- _Before-and-after change records_

━━━━━━━━━━━━━━━━━━━━

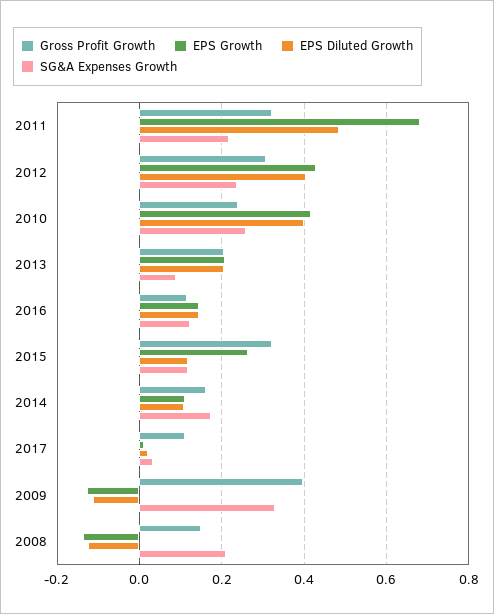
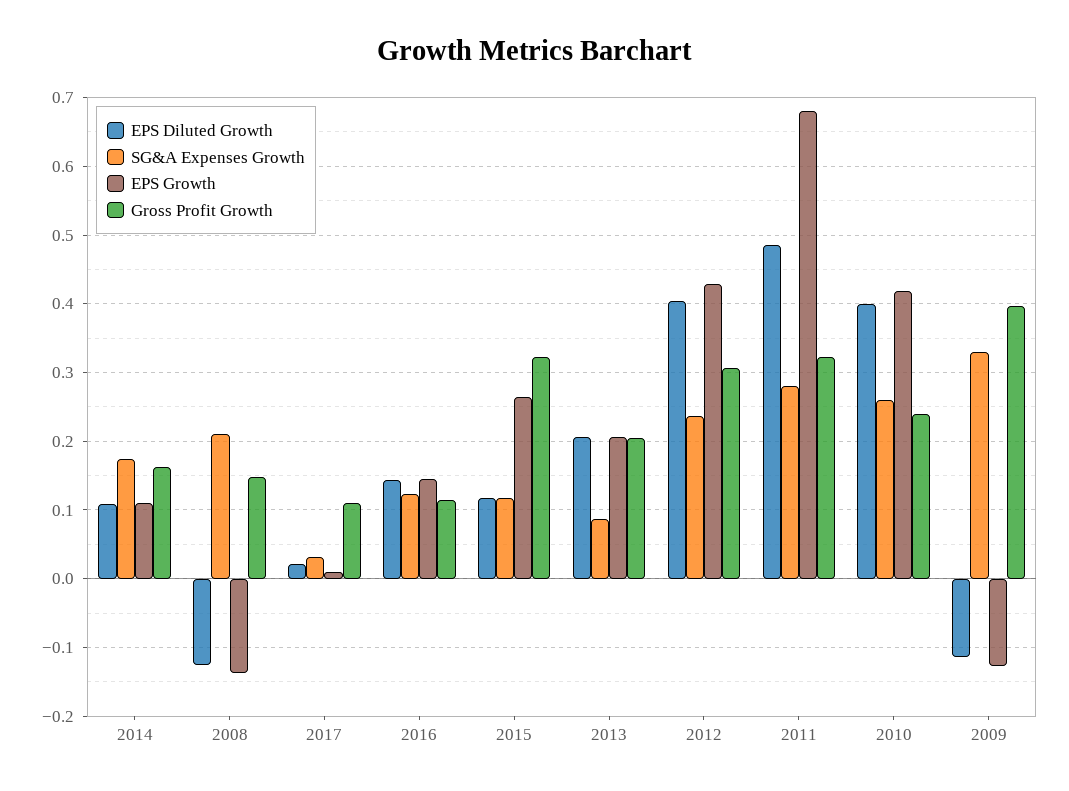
  {
    "Gross Profit Growth": {
      "2011": 0.32,
      "2012": 0.31,
      "2010": 0.24,
      "2013": 0.21,
      "2016": 0.11,
      "2015": 0.32,
      "2014": 0.16,
      "2017": 0.11,
      "2009": 0.4,
      "2008": 0.15
    },
    "EPS Growth": {
      "2011": 0.68,
      "2012": 0.43,
      "2010": 0.42,
      "2013": 0.21,
      "2016": 0.15,
      "2015": 0.26,
      "2014": 0.11,
      "2017": 0.01,
      "2009": -0.13,
      "2008": -0.14
    },
    "EPS Diluted Growth": {
      "2011": 0.49,
      "2012": 0.4,
      "2010": 0.4,
      "2013": 0.21,
      "2016": 0.14,
      "2015": 0.12,
      "2014": 0.11,
      "2017": 0.02,
      "2009": -0.11,
      "2008": -0.13
    },
    "SG&A Expenses Growth": {
-     "2011": 0.22,
+     "2011": 0.28,
      "2012": 0.24,
      "2010": 0.26,
      "2013": 0.09,
      "2016": 0.12,
      "2015": 0.12,
      "2014": 0.17,
      "2017": 0.03,
      "2009": 0.33,
      "2008": 0.21
    }
  }

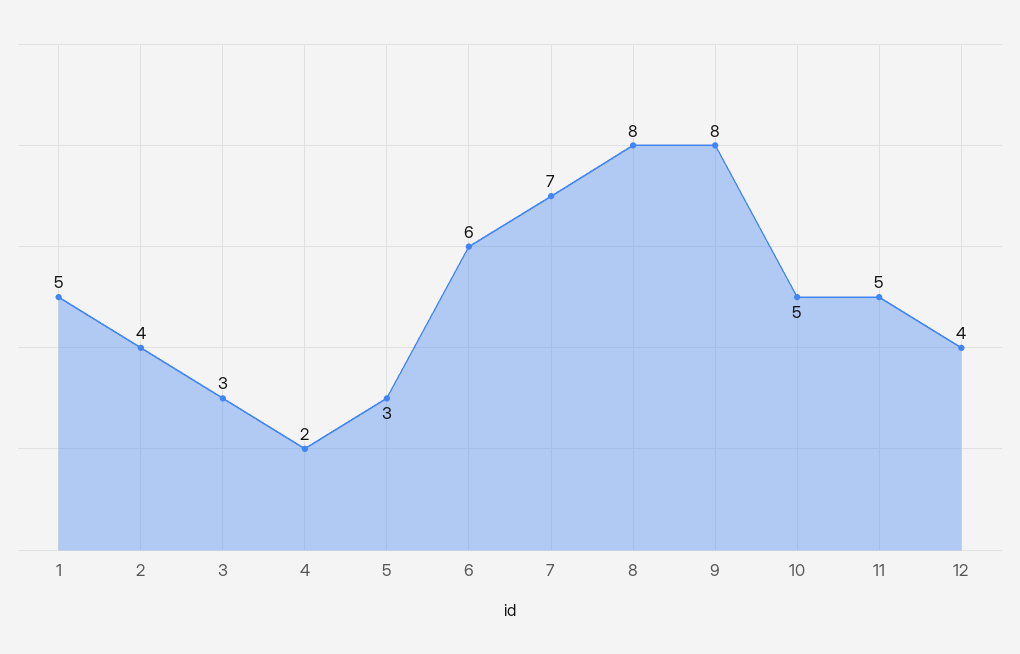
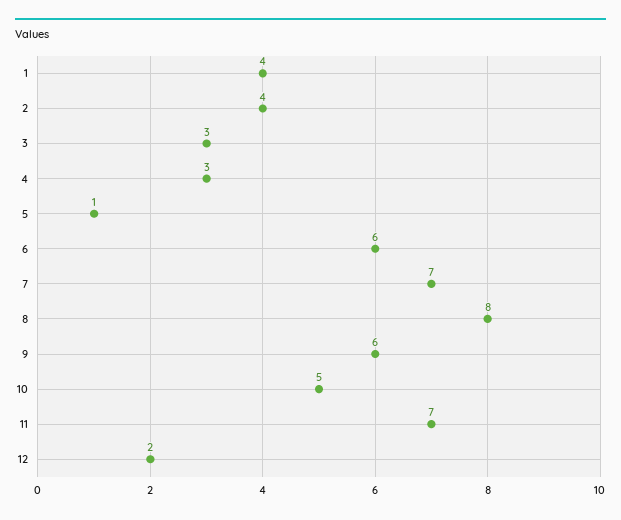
  {
-   "1": 5,
+   "1": 4,
    "2": 4,
    "3": 3,
-   "4": 2,
+   "4": 3,
-   "5": 3,
+   "5": 1,
    "6": 6,
    "7": 7,
    "8": 8,
-   "9": 8,
+   "9": 6,
    "10": 5,
-   "11": 5,
+   "11": 7,
-   "12": 4
+   "12": 2
  }

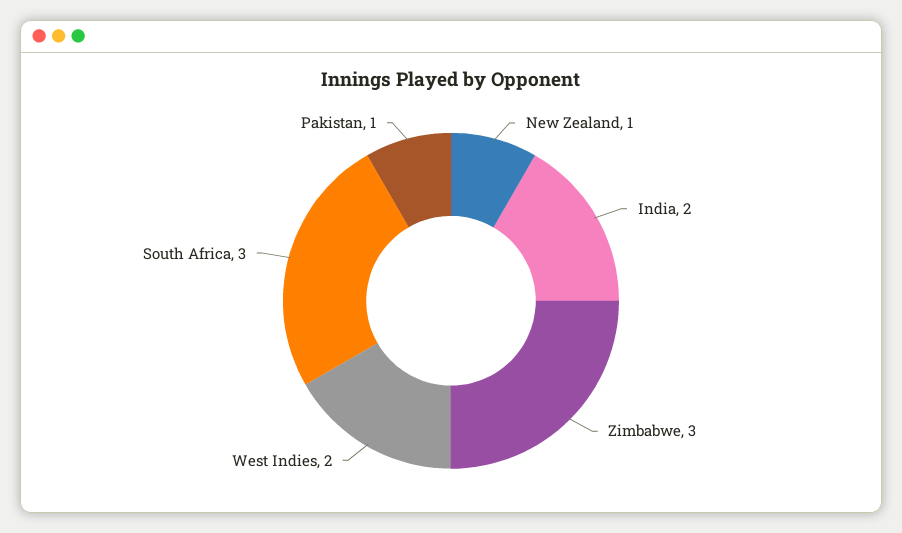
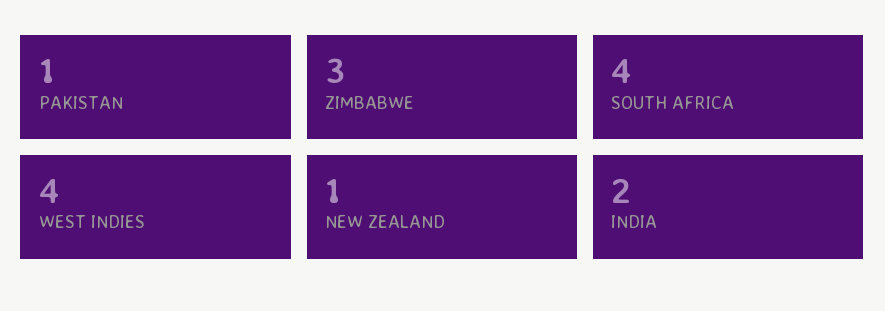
  {
    "New Zealand": 1,
    "India": 2,
    "Zimbabwe": 3,
-   "West Indies": 2,
+   "West Indies": 4,
-   "South Africa": 3,
+   "South Africa": 4,
    "Pakistan": 1
  }

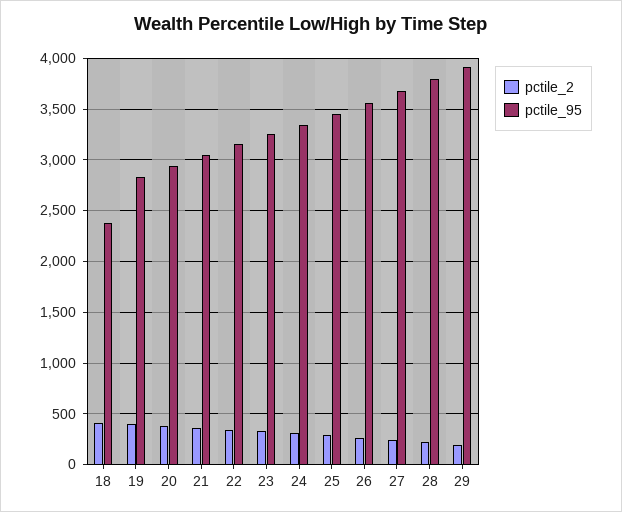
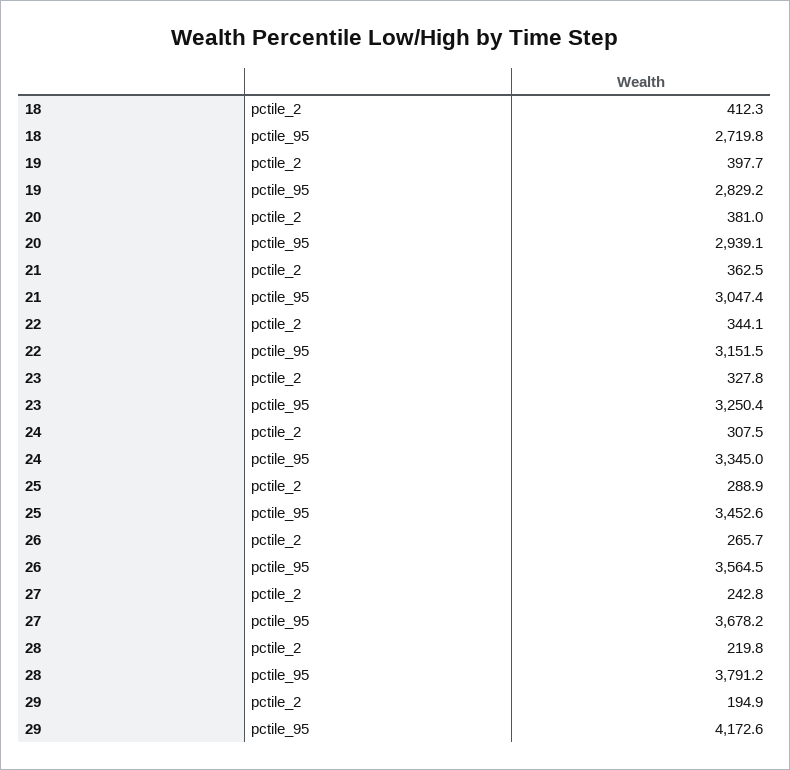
  {
    "pctile_2": {
      "18": 412.3,
      "19": 397.7,
      "20": 381,
      "21": 362.5,
      "22": 344.1,
      "23": 327.8,
      "24": 307.5,
      "25": 288.9,
      "26": 265.7,
      "27": 242.8,
      "28": 219.8,
      "29": 194.9
    },
    "pctile_95": {
-     "18": 2400,
+     "18": 2719.8,
      "19": 2829.2,
      "20": 2939.1,
      "21": 3047.4,
      "22": 3151.5,
      "23": 3250.4,
      "24": 3345,
      "25": 3452.6,
      "26": 3564.5,
      "27": 3678.2,
      "28": 3791.2,
-     "29": 3900
+     "29": 4172.6
    }
  }

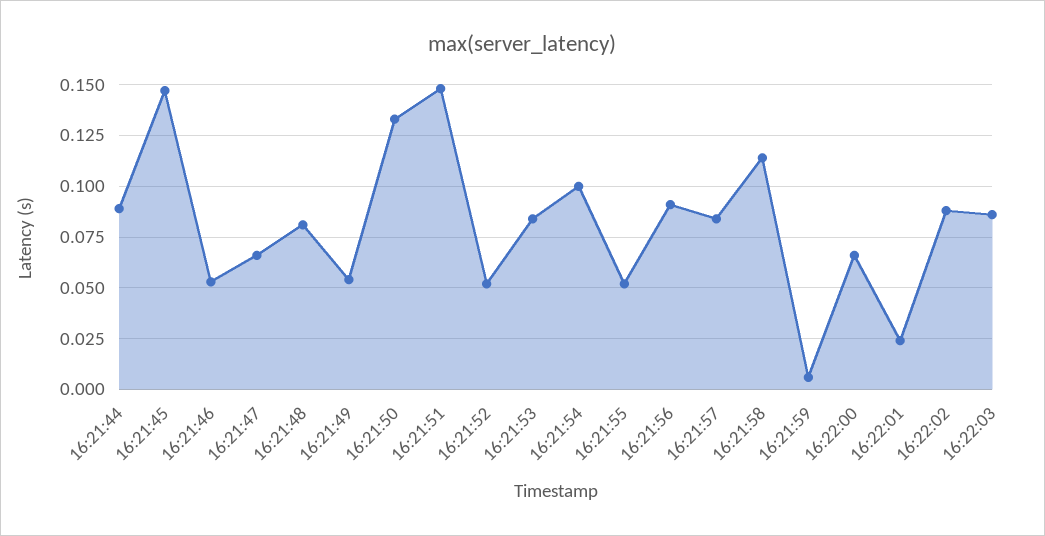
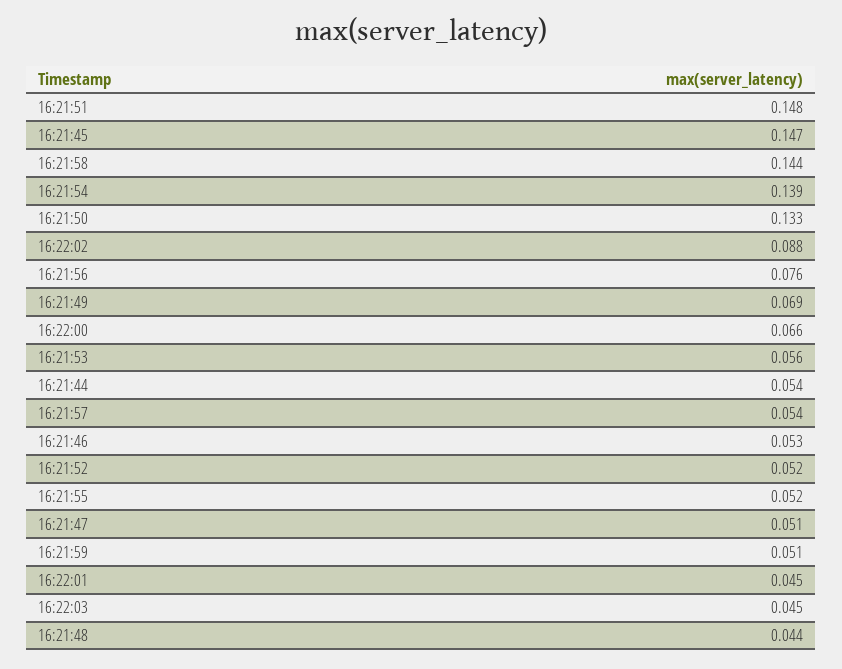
  {
-   "16:21:44": 0.09,
+   "16:21:44": 0.054,
    "16:21:45": 0.147,
    "16:21:46": 0.053,
-   "16:21:47": 0.065,
+   "16:21:47": 0.051,
-   "16:21:48": 0.08,
+   "16:21:48": 0.044,
-   "16:21:49": 0.055,
+   "16:21:49": 0.069,
    "16:21:50": 0.133,
    "16:21:51": 0.148,
    "16:21:52": 0.052,
-   "16:21:53": 0.085,
+   "16:21:53": 0.056,
-   "16:21:54": 0.1,
+   "16:21:54": 0.139,
    "16:21:55": 0.052,
-   "16:21:56": 0.09,
+   "16:21:56": 0.076,
-   "16:21:57": 0.085,
+   "16:21:57": 0.054,
-   "16:21:58": 0.115,
+   "16:21:58": 0.144,
-   "16:21:59": 0.005,
+   "16:21:59": 0.051,
    "16:22:00": 0.066,
-   "16:22:01": 0.025,
+   "16:22:01": 0.045,
    "16:22:02": 0.088,
-   "16:22:03": 0.085
+   "16:22:03": 0.045
  }

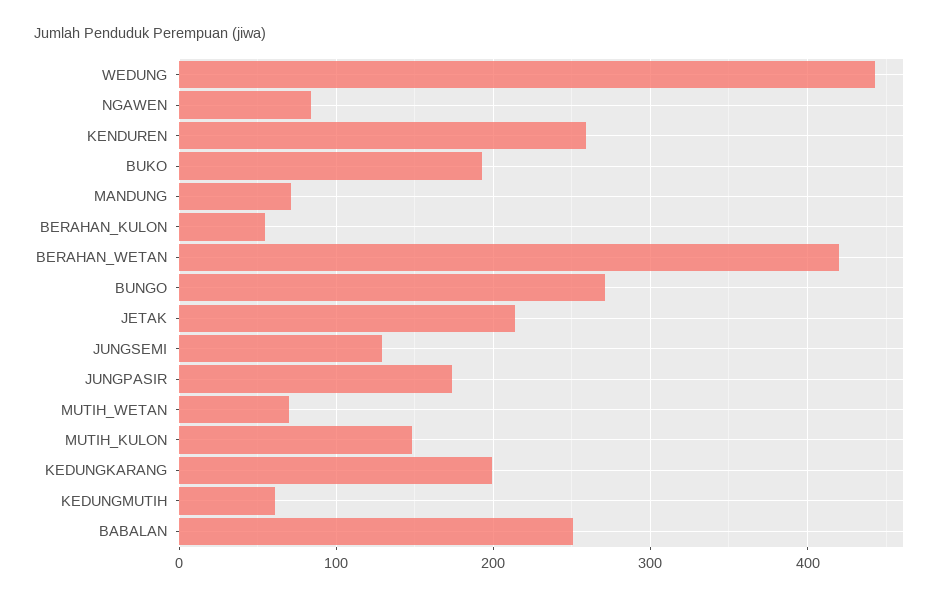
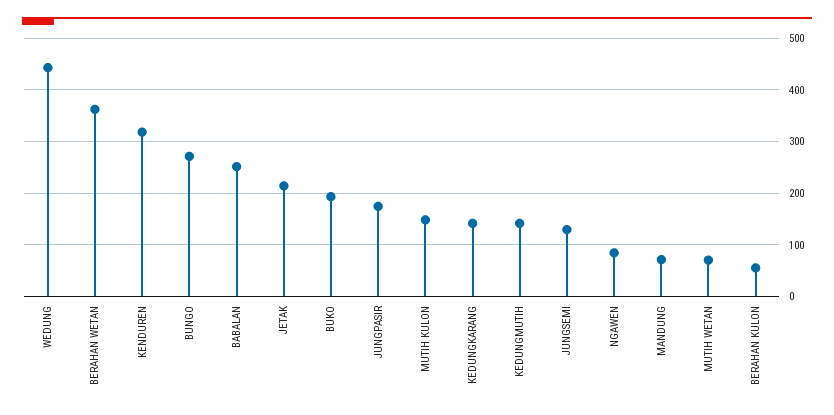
  {
    "WEDUNG": 440,
    "NGAWEN": 80,
-   "KENDUREN": 260,
+   "KENDUREN": 320,
    "BUKO": 190,
    "MANDUNG": 70,
    "BERAHAN_KULON": 60,
-   "BERAHAN_WETAN": 420,
+   "BERAHAN_WETAN": 360,
    "BUNGO": 270,
    "JETAK": 210,
    "JUNGSEMI": 130,
    "JUNGPASIR": 170,
    "MUTIH_WETAN": 70,
    "MUTIH_KULON": 150,
-   "KEDUNGKARANG": 200,
+   "KEDUNGKARANG": 140,
-   "KEDUNGMUTIH": 60,
+   "KEDUNGMUTIH": 140,
    "BABALAN": 250
  }

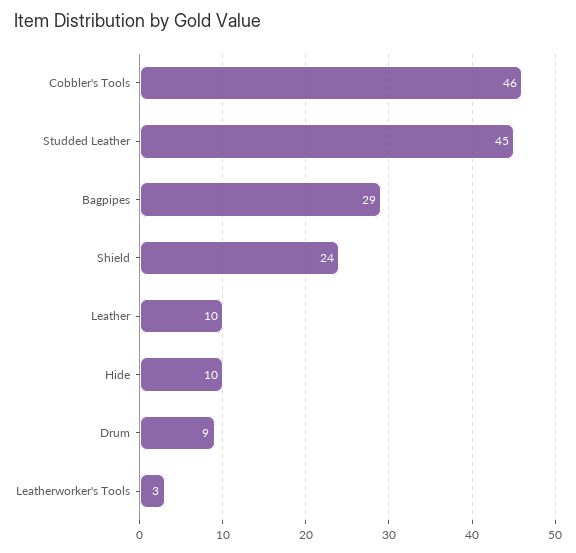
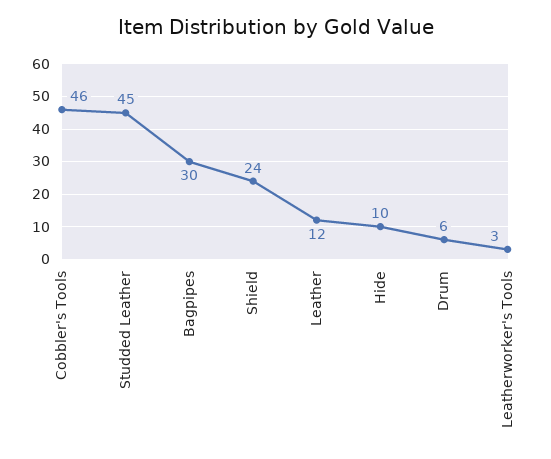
  {
    "Cobbler's Tools": 46,
    "Studded Leather": 45,
-   "Bagpipes": 29,
+   "Bagpipes": 30,
    "Shield": 24,
-   "Leather": 10,
+   "Leather": 12,
    "Hide": 10,
-   "Drum": 9,
+   "Drum": 6,
    "Leatherworker's Tools": 3
  }

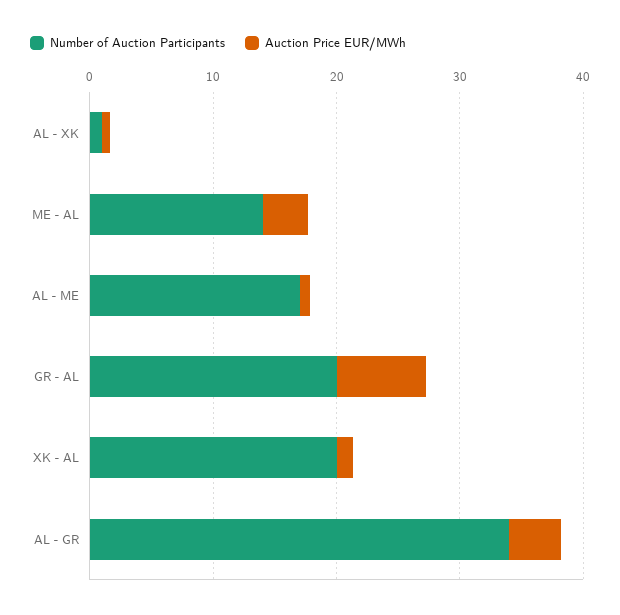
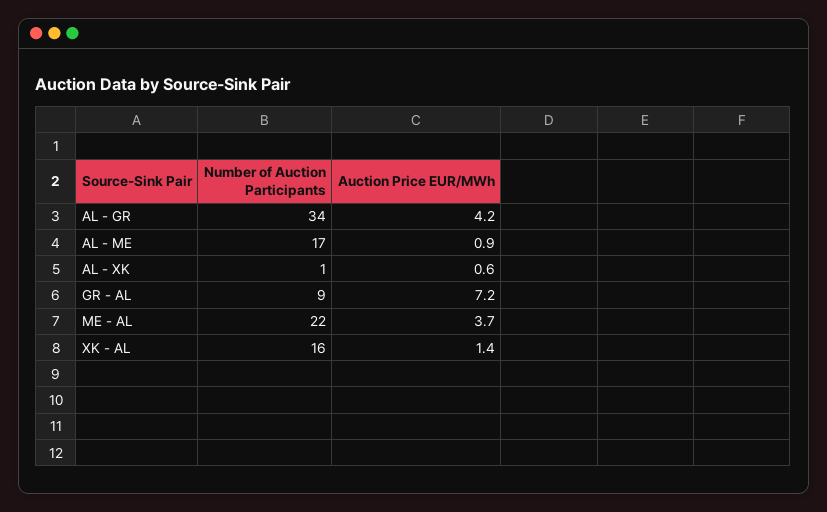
  {
    "Number of Auction Participants": {
      "AL - XK": 1,
-     "ME - AL": 14,
+     "ME - AL": 22,
      "AL - ME": 17,
-     "GR - AL": 20,
+     "GR - AL": 9,
-     "XK - AL": 20,
+     "XK - AL": 16,
      "AL - GR": 34
    },
    "Auction Price EUR/MWh": {
      "AL - XK": 0.6,
      "ME - AL": 3.7,
      "AL - ME": 0.9,
      "GR - AL": 7.2,
      "XK - AL": 1.4,
      "AL - GR": 4.2
    }
  }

━━━━━━━━━━━━━━━━━━━━

- _Directive_
For every line above that holds the string "Growth", add one to a count; give that count alone.

- _Response_
4